1. Breath of the Wild
2. A Link to the Past + Link Between Worlds
3. Ocarina of Time
4. Majora’s Mask
5. Adventure of Link

I am not sure I like the other Zelda games. My least favourite is Twilight Princess or Wind Walter only because they epitomize what I dislike about 3D Zelda: long and convoluted find the needle in the haystack “puzzles” and locking critical path progress behind this BS.

Breath of the Wild and Link to the Past are the only two games I will pick up and play without hesitation.

While I do love Link to the Past, I find it too short to be satisfying to play from start to finish. Link Between Worlds fixes that to some extent, but lacks some of the masterful brushstrokes of the original; particularly the intro is not as impactful. I also find Ocarina of Time more satisfying, but the dungeons are much less fun than Link to the Past. I also don’t like how much slower the game feels.

Breath of the Wild is my #1 by a distant margin. I find the game as fun to play as Link to the Past - despite having a FAR more vast world, I always feel like I am A. Doing something that progresses in a meaningful way, or B. Doing something I want to do - which is major for me because I find that LTTP is a game that had me doing stuff I wanted to do rather than HAVING to do, and it wasn’t until Breath of the Wild that I got this feeling back again and to a VASTLY greater degree. Additionally, there is no Zelda game that I find anywhere near as satisfying to progress in. It adds dimensions and expands significantly on existing ones.

To put it into perspective: Link to the Past is ~10 hours and I feel it is not long enough to spend in such a wonderful world. Ocarina of Time is about ~25 hours and it felt a little too long. Wind Waker ~35 hours and felt much too long. I spent 300+ hours in Breath of the Wild and was ready for even more.

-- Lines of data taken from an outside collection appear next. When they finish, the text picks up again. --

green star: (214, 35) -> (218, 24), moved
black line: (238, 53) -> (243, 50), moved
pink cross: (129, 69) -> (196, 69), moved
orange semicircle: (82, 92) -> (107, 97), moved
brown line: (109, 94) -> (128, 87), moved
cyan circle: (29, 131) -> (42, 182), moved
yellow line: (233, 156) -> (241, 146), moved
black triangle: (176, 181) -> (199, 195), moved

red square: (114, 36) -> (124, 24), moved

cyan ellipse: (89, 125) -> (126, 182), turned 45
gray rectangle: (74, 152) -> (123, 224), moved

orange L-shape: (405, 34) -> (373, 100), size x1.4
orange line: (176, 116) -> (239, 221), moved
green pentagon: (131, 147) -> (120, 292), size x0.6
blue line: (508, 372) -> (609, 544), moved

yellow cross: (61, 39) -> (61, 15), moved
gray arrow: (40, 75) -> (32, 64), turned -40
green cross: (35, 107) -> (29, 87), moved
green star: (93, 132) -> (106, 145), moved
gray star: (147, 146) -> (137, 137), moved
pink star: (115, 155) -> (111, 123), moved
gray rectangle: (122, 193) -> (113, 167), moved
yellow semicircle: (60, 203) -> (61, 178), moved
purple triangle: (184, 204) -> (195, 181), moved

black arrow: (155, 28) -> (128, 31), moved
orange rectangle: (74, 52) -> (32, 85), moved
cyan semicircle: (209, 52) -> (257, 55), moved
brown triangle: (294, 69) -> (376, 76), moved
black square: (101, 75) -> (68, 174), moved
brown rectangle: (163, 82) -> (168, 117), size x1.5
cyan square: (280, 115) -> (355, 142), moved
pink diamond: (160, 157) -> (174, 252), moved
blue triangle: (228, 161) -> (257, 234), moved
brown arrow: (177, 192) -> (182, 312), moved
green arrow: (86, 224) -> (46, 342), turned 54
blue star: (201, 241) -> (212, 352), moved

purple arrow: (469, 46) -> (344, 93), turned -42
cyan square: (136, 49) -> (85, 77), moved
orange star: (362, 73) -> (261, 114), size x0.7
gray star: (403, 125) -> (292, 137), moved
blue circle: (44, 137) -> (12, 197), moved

It manages to be a significantly bigger game than other 3D Zeldas and doesn’t have that tedious progression feeling that they do - probably because there’s not really anything you’re forced to do; there’s a minimum you have to do, but there is a VAST amount of choice to fill that minimum requirement; and from that point you wan do as much or as little as you wish. That, IMO, is the massive edge Breath of the Wild has on the other Zelda games. It is not merely a 3D Zelda game, but THE game that fulfills what us oldtime fans of the original Zelda game wanted to see in 3D.

To put it another way: Ocarina of Time was amazing for its achievement, but wasn’t what I was hoping for when I imagined a 3D Zelda. Breath of the Wild is that 3D Zelda game I was looking forward to decades ago. The first one that succeeded in the vision. I am expecting better games in the future, but I can hardly imagine a game making such a large impression as Breath of the Wild did. It’s not merely my favourite Zelda game, but my favourite game in existence.

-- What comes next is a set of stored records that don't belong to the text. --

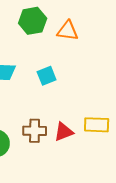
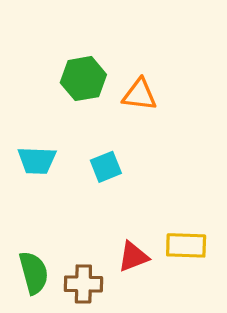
brown cross: (35, 131) -> (83, 284), moved

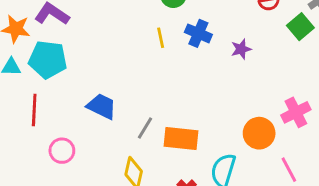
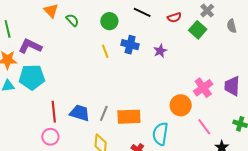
blue trapezoid: (102, 106) -> (80, 113), moved
red line: (34, 110) -> (54, 112), moved

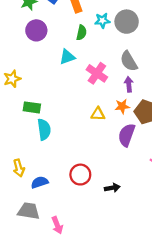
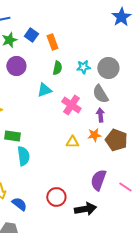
cyan star: (102, 20) -> (83, 67), moved
gray circle: (127, 22) -> (108, 68), moved
purple semicircle: (127, 135) -> (98, 180), moved
blue semicircle: (40, 182) -> (19, 204), turned 56
black arrow: (112, 188) -> (85, 209), size x1.5

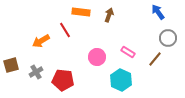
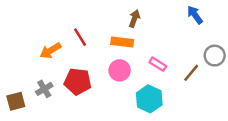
orange rectangle: (81, 12) -> (122, 42), moved
gray circle: (168, 38) -> (215, 56), moved
brown square: (11, 65) -> (16, 101), moved
red pentagon: (63, 80) -> (78, 81), moved

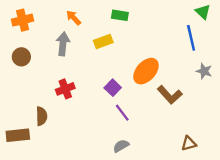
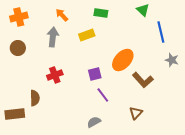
green triangle: (203, 12) -> (143, 10), moved
purple square: (113, 88) -> (95, 74), turned 32
brown triangle: (189, 143) -> (136, 113), moved, turned -32
gray semicircle: (121, 146) -> (94, 122), moved

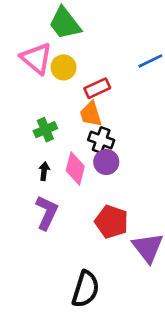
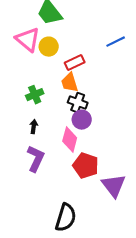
pink diamond: (75, 169) -> (70, 140), moved

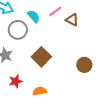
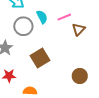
brown triangle: (72, 20) -> (79, 29), turned 32

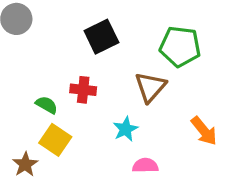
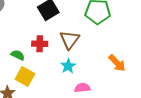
brown triangle: (150, 87) -> (69, 40), moved

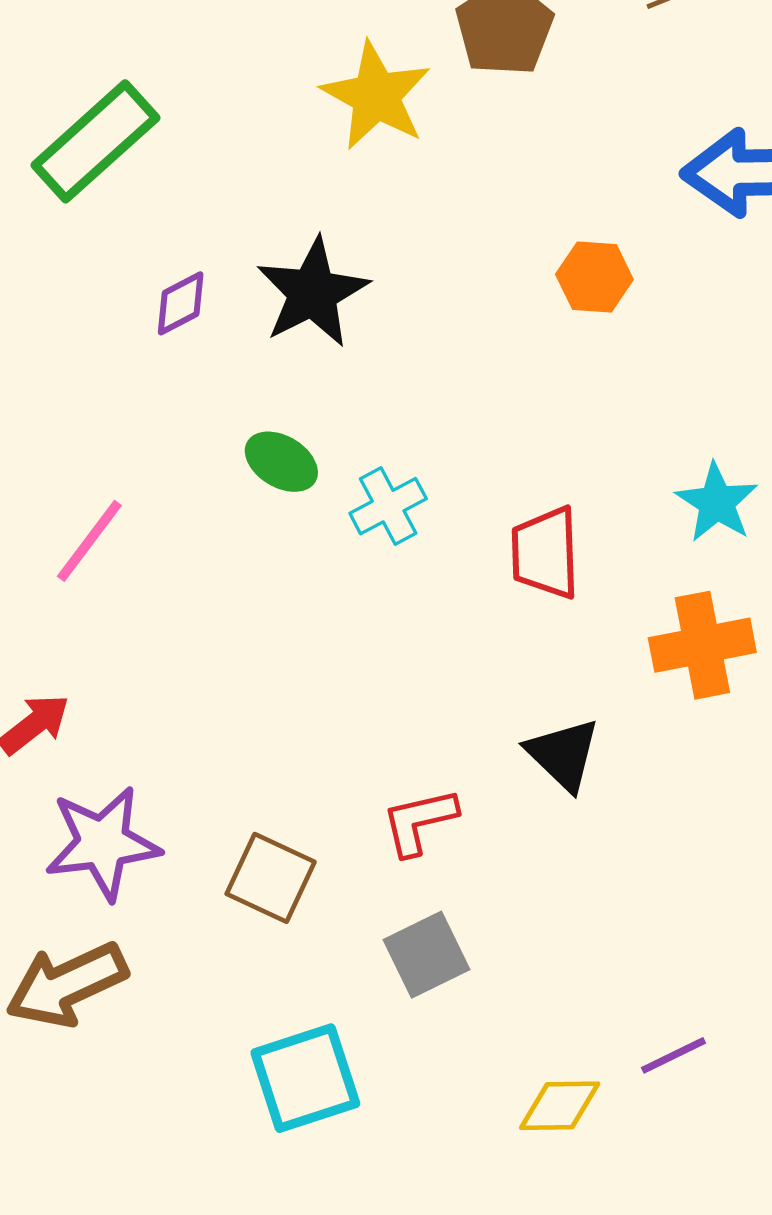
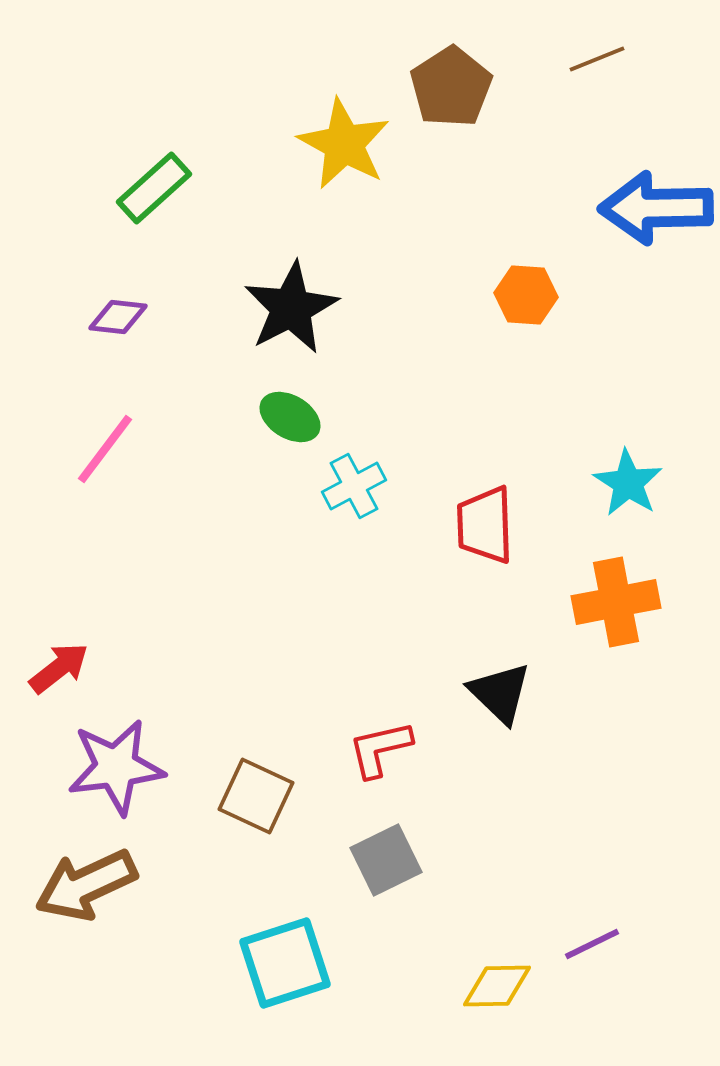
green rectangle: (95, 141) -> (154, 188), moved, size x0.7
purple diamond: (181, 303) -> (118, 317), moved, turned 34
green ellipse: (281, 462) -> (290, 417), moved
pink line: (89, 541) -> (105, 449), moved

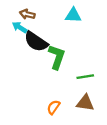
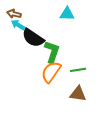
brown arrow: (27, 14) -> (14, 14), moved
orange semicircle: (54, 107) -> (51, 72), moved, size x1.6

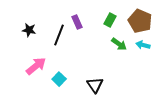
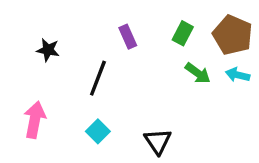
black line: (59, 35) -> (98, 78), moved
pink arrow: (36, 66) -> (35, 120), moved, turned -40

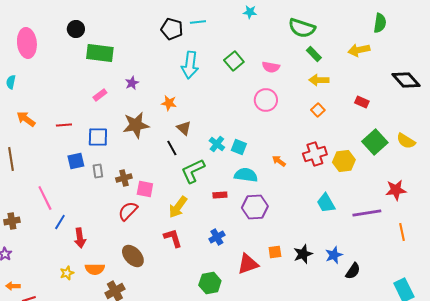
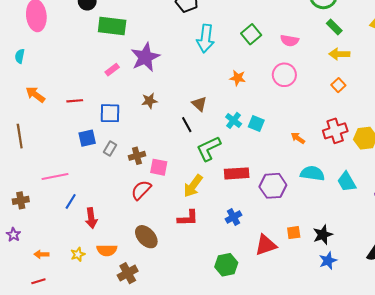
purple star: (132, 83) -> (145, 57), size x2.0
orange star: (169, 103) -> (238, 78), moved
brown star: (136, 125) -> (149, 101), size x0.6
gray rectangle: (98, 171) -> (110, 148), turned 40
cyan semicircle: (246, 175) -> (312, 173), moved
red rectangle: (220, 195) -> (237, 173), size x1.6
pink line: (45, 198) -> (55, 177), turned -75
red L-shape: (173, 238) -> (188, 218), turned 105
blue star: (334, 255) -> (328, 261), moved
orange arrow: (13, 286) -> (42, 254), moved

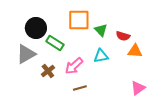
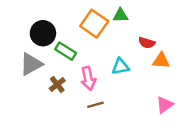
orange square: (79, 20) -> (94, 24), turned 35
green triangle: (101, 30) -> (120, 15), moved, turned -48
pink arrow: (74, 66) -> (88, 79), turned -60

I feel exactly the same way about both BotW and OoT as you do. Ocarina of Time was, for me, more about what 3-D Zelda could do than what Ocarina of Time actually did, while BotW was in large part a fulfillment of the hinted promises of Ocarina, speaking as a fan of Zelda from its infancy. I spent hundreds of hours just wandering around Hyrule doing my own thing. I actually felt like I was in danger when I entered new territory, and the monsters often proved that to be right. My first encounter with a Lynel - holy shit. And it was the red Lynel that you see near Zora's Domain trying to get to Vah Ruta.

And I was sad when A Link to the Past came to an end. For an early 90s game, though, it had a good deal of content.